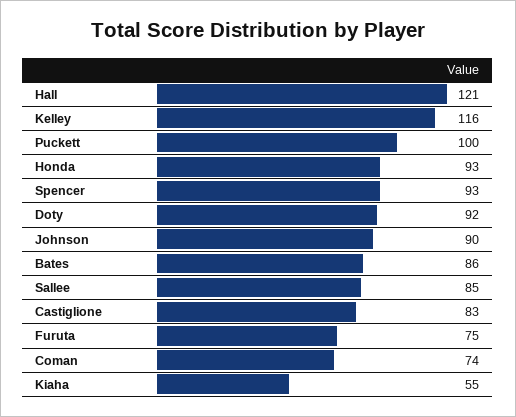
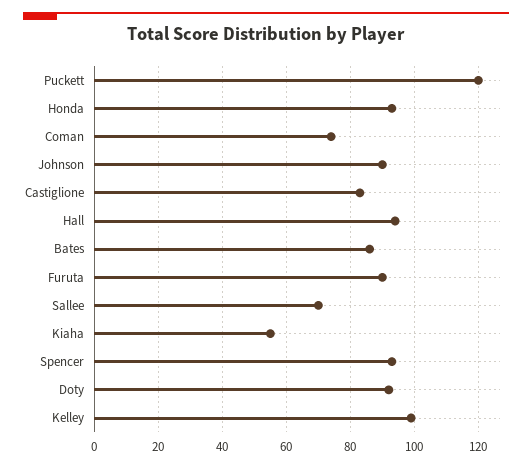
  {
-   "Hall": 121,
+   "Hall": 95,
-   "Kelley": 116,
+   "Kelley": 100,
-   "Puckett": 100,
+   "Puckett": 120,
    "Honda": 93,
    "Spencer": 93,
    "Doty": 92,
    "Johnson": 90,
    "Bates": 86,
-   "Sallee": 85,
+   "Sallee": 70,
    "Castiglione": 83,
-   "Furuta": 75,
+   "Furuta": 90,
    "Coman": 74,
    "Kiaha": 55
  }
^^^^
Leave out the pictures, and give all the records again exactly.

*EXPECTED ANSWER*
  {
-   "Hall": 121,
+   "Hall": 95,
-   "Kelley": 116,
+   "Kelley": 100,
-   "Puckett": 100,
+   "Puckett": 120,
    "Honda": 93,
    "Spencer": 93,
    "Doty": 92,
    "Johnson": 90,
    "Bates": 86,
-   "Sallee": 85,
+   "Sallee": 70,
    "Castiglione": 83,
-   "Furuta": 75,
+   "Furuta": 90,
    "Coman": 74,
    "Kiaha": 55
  }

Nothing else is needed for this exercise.